With no takeover imminent, and Hicks revealing last week it could take until next year to find an investor willing to meet his €720 million to €960 million price for Liverpool, Anfield officials have reacted to Benitez’s demands with a counter-offer that suggests they accept the impasse cannot continue and renders his position untenable. The Liverpool manager was unavailable for comment last night.

Under the terms of the contract signed last year, Benitez is entitled to a full payout if the deal is terminated by the club. With four years remaining on the deal, Liverpool would have to find €19 million to sack the man who has won a European Cup and FA Cup since his arrival in 2004. Their offer of less than a quarter of that sum is an indication of the financial constraints at a club that, for the year to July 30th, 2009, was €420 million in debt.

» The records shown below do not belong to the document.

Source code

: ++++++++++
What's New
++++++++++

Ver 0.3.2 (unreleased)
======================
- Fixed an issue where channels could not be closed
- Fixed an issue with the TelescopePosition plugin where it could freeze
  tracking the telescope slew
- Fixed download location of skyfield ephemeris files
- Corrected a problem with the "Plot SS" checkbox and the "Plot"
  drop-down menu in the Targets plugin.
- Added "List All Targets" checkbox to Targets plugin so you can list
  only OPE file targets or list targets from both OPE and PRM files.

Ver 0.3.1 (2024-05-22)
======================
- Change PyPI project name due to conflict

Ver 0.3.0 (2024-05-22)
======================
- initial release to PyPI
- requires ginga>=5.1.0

Liverpool’s compromise package could be a means to encourage a takeover by removing a manager that a potential new investor does not want for a reduced fee. However, with Hicks and Gillett holding out for a substantial profit on a club that has yet to begin work on a proposed stadium on Stanley Park, and no offer for a total sale on the table, it is more likely a sign that Benitez’s conditions cannot be met.

The manager has had to sell players before he could buy during recent transfer windows and, in the absence of a new investor or monies from the possible sales of Gerrard and Torres, will be in a similar position this summer.

Should Benitez accept the pay-off or is sacked he is unlikely to struggle to find employment despite Juventus appointing Luigi Del Neri as coach and Real Madrid replacing Manuel Pellegrini with Mourinho.

The president of the reigning European champions Internazionale, Massimo Moratti, is a confirmed admirer of the Spaniard and has seen his hopes of enticing the England manager, Fabio Capello, back to Italy after the World Cup dashed.

Where Benitez’s departure would leave Liverpool is open to conjecture. Two potential candidates, Roy Hodgson and Martin O’Neill, have reiterated their commitment to Fulham and Aston Villa respectively and, as Liverpool’s offer to Benitez suggests, substantial funds are unlikely to be available at Anfield this summer.